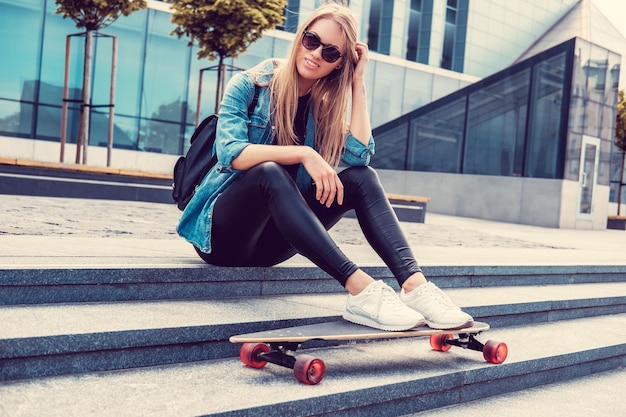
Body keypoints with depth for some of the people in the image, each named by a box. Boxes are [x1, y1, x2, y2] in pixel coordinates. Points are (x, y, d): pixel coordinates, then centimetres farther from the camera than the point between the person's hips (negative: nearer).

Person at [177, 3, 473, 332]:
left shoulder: (323, 107, 6)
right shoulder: (249, 86, -6)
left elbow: (359, 155, -13)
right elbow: (230, 152, -23)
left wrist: (358, 83, -10)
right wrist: (303, 154, -32)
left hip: (271, 240, 4)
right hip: (223, 233, -4)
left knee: (361, 178, -17)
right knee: (269, 172, -36)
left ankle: (413, 284, -36)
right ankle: (360, 289, -45)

● ● ●

* What you will do
All lines from the one containing "right elbow: (230, 152, -23)" to the end of the records are to be duplicated exactly, and no other lines are to be given.

* Written answer
right elbow: (230, 152, -23)
left wrist: (358, 83, -10)
right wrist: (303, 154, -32)
left hip: (271, 240, 4)
right hip: (223, 233, -4)
left knee: (361, 178, -17)
right knee: (269, 172, -36)
left ankle: (413, 284, -36)
right ankle: (360, 289, -45)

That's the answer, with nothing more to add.